# TRECHO FORNECIDO
--

Washington, 11 Jul 2020 (AFP) - Scott Krakower, um psiquiatra infantil de um hospital de Nova York, foi diagnosticado com a COVID-19 em meados de abril, mas três meses depois ainda há dias em que sente cansaço extremo, falta de ar ou dificuldades para falar por dores na garganta.

O médico nova-iorquino de 40 anos é um dos pacientes denominados em inglês de "long-haulers" (de longo prazo), cujo período de recuperação supera as duas semanas em média dos curados.

Krakower disse à AFP que em alguns dias duvida de si mesmo e se pergunta se não deveria estar no trabalho, se os sintomas que enfrenta são reais até que, por exemplo, sai para caminhar e seus pais ou a esposa, que estão com ele no telefone, percebem que está ofegante.

O fenômeno é atribuído a uma doença pós-viral da qual se sabe muito pouco, mas que é cada vez mais reportada por pacientes, que compartilham suas experiências em fóruns como o Grupo de Apoio Covid Longa, no Facebook, que tem mais de 5.000 membros.

"Quando eu penso que estou bem e tenho três ou quatro dias bons, eu tenho cerca de três ou quatro horas em que novamente não consigo falar ou meu gânglio linfático começa a inflamar no lado direito do pescoço", afirma Krakower em uma entrevista por vídeoconferência de sua casa em Long Island.

Krakower trabalhava como diretor de unidade no departamento de psiquiatria do Zucker Hillside Hospital, no Queens, onde suspeita que foi infectado durante a epidemia em Nova York.

--

# TAREFA PROPOSTA
Dê continuidade à notícia sobre os pacientes de COVID-19 de longo prazo, começando logo após a última frase do trecho. Os registros não têm nenhum papel nesta atividade.

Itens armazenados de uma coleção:
--

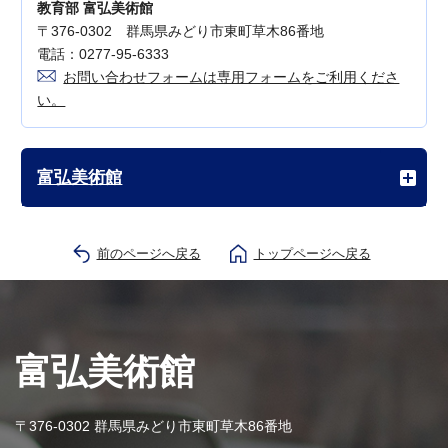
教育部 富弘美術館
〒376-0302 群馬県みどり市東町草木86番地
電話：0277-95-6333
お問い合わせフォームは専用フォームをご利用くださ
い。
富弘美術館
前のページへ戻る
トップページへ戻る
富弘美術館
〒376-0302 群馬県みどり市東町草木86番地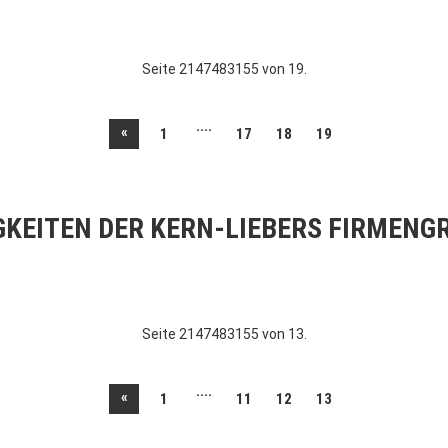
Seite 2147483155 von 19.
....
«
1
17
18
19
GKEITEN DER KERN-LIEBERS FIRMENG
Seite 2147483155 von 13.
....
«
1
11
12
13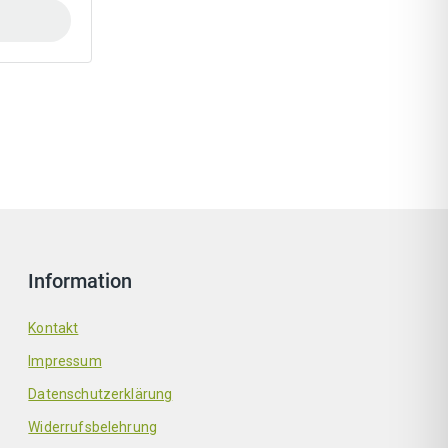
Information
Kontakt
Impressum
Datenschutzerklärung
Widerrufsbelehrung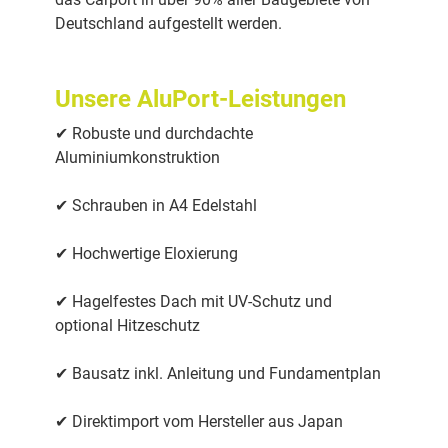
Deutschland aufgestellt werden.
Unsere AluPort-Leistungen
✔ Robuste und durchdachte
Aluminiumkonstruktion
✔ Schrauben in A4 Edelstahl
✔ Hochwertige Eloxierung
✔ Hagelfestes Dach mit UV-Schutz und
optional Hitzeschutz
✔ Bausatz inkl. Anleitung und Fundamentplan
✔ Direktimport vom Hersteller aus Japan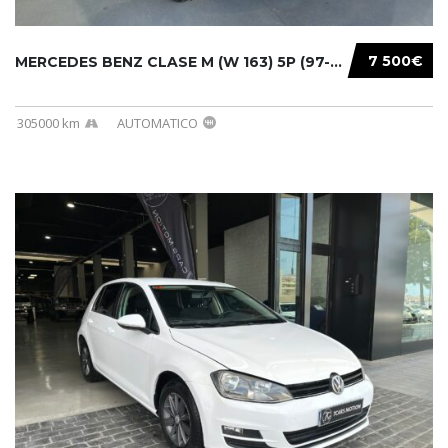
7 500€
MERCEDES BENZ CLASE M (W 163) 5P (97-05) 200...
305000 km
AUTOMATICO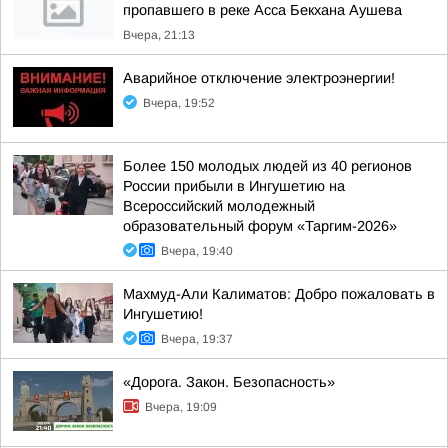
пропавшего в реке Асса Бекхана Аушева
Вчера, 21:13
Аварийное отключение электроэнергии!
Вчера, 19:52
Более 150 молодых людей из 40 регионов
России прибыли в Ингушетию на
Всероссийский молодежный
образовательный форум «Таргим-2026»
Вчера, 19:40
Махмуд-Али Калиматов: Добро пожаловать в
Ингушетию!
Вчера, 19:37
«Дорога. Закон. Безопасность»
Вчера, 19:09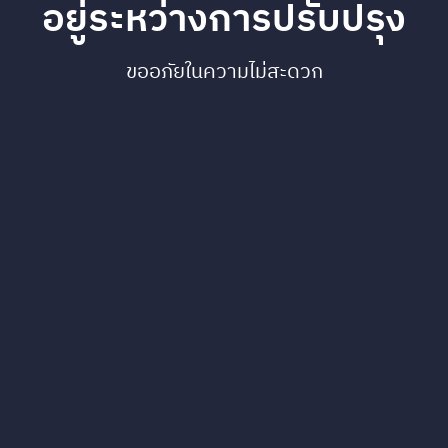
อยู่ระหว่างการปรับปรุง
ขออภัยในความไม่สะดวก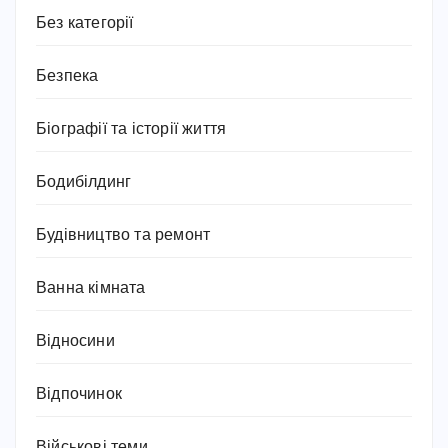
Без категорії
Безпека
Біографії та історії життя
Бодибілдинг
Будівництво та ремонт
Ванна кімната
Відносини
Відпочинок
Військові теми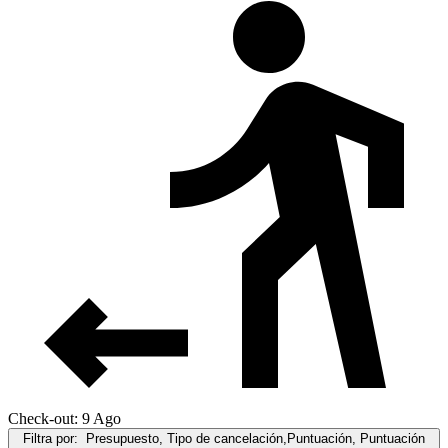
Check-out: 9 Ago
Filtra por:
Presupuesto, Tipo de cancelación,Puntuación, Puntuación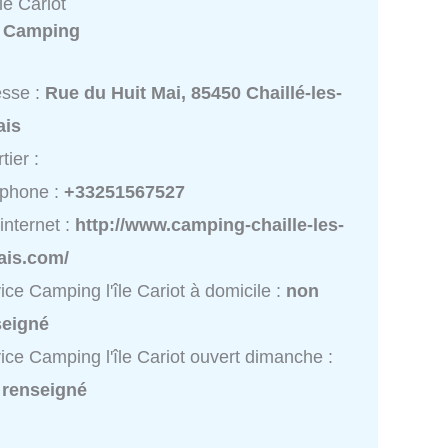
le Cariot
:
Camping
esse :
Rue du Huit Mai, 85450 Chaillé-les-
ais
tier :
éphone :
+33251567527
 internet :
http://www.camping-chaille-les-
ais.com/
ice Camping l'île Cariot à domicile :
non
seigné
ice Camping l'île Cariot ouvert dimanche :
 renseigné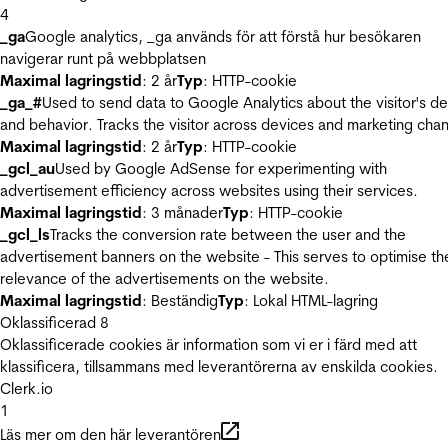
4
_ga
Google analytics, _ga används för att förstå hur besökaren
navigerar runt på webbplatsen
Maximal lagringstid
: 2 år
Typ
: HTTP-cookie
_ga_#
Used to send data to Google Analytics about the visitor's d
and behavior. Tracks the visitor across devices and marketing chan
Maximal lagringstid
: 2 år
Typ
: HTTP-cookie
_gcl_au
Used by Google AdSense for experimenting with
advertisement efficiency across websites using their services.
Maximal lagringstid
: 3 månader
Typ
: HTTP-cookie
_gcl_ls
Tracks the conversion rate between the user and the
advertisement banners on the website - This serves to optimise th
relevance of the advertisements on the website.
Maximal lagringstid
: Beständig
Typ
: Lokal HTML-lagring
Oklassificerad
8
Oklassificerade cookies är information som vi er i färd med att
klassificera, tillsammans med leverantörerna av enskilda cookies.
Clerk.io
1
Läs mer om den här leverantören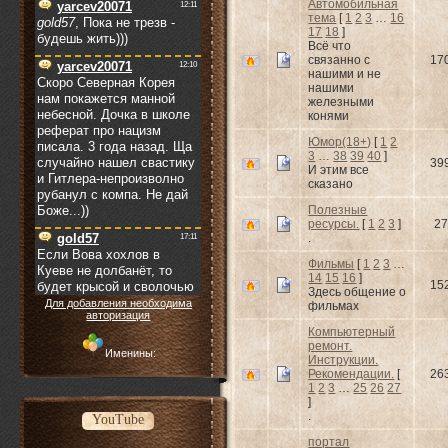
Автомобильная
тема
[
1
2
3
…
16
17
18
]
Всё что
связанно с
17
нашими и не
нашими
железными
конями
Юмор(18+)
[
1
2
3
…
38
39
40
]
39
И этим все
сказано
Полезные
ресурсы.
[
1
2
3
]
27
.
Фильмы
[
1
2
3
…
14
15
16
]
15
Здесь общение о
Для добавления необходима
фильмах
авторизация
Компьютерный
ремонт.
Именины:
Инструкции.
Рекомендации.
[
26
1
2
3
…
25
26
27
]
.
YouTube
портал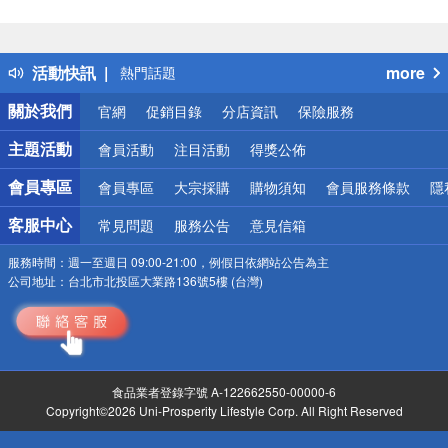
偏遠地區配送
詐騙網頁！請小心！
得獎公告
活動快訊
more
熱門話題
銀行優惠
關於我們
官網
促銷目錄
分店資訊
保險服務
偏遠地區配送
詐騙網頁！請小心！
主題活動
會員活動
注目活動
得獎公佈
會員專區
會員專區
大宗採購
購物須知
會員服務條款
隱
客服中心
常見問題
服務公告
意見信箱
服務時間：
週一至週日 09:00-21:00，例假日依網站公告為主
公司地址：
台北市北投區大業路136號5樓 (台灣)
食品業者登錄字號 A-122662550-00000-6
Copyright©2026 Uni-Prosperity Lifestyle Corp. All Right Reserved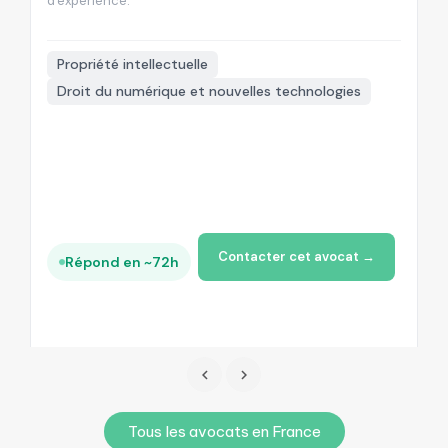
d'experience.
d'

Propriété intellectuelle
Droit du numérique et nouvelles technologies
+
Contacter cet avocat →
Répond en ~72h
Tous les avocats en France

--

# RESPOSTA DO EXERCÍCIO
Primeiro ele perdeu o olfato e o paladar - "tudo tinha gosto de borracha -, depois uma tosse incômoda que o impedia até de trabalhar de casa, até que perdeu a voz completamente.

Três semanas e meia depois, além de calafrios e febre alta, ele começou a tossir com tanta força que cuspia sangue. Ele não conseguia mais engolir e sua voz se tornou aguda. Terminou em uma sala de emergência.

- Fase pós-viral - "O inchaço (da laringe) foi provocado por uma inflamação pós-viral que ocorreu semanas após o vírus", afirmou o médico Robert Glatter, que tratou Karkower.

Por precaução, Krakower se isolou da esposa e dos cinco filhos durante cinco semanas, que foram especialmente difíceis para a família.

Sua filha Hazel, de dois anos, e Evan, o filho que tinha apenas quatro meses, o viam apenas por ligações de vídeo, que Krakower usava para "encontrar" a família no momento do jantar ou na leitura de histórias antes de dormir.

"Eu realmente não gostaria que ninguém passasse pelo que passei", disse, antes de afirmar que ainda se emociona ao pensar sobre a quarentena. Seu período de isolamento terminou após dois testes negativos para o coronavírus.

Glatter disse que a fadiga contínua de Krakower é semelhante a que foi documentada em outras doenças que causam a síndrome da fadiga crônica.

Os cientistas não sabem porque isto acontece, mas Glatter disse que poderia estar relacionado a uma lesão na mitocôndria, uma parte das células responsável por gerar energia.

Para Glatter, as pessoas que experimentam estes sintomas de forma prolongada não devem cair em uma confusão médica, na qual outras pessoas ou os próprios pacientes atribuem os sintomas à ansiedade.

"Isto é real", disse Glatter. "Isto não está na cabeça das pessoas. Isto é o que elas vivem todos os dias, o que publicam online".

"As pessoas estão fazendo sessões de terapia porque está afetando suas vidas de tal maneira que elas não conseguem viver como normalmente fariam".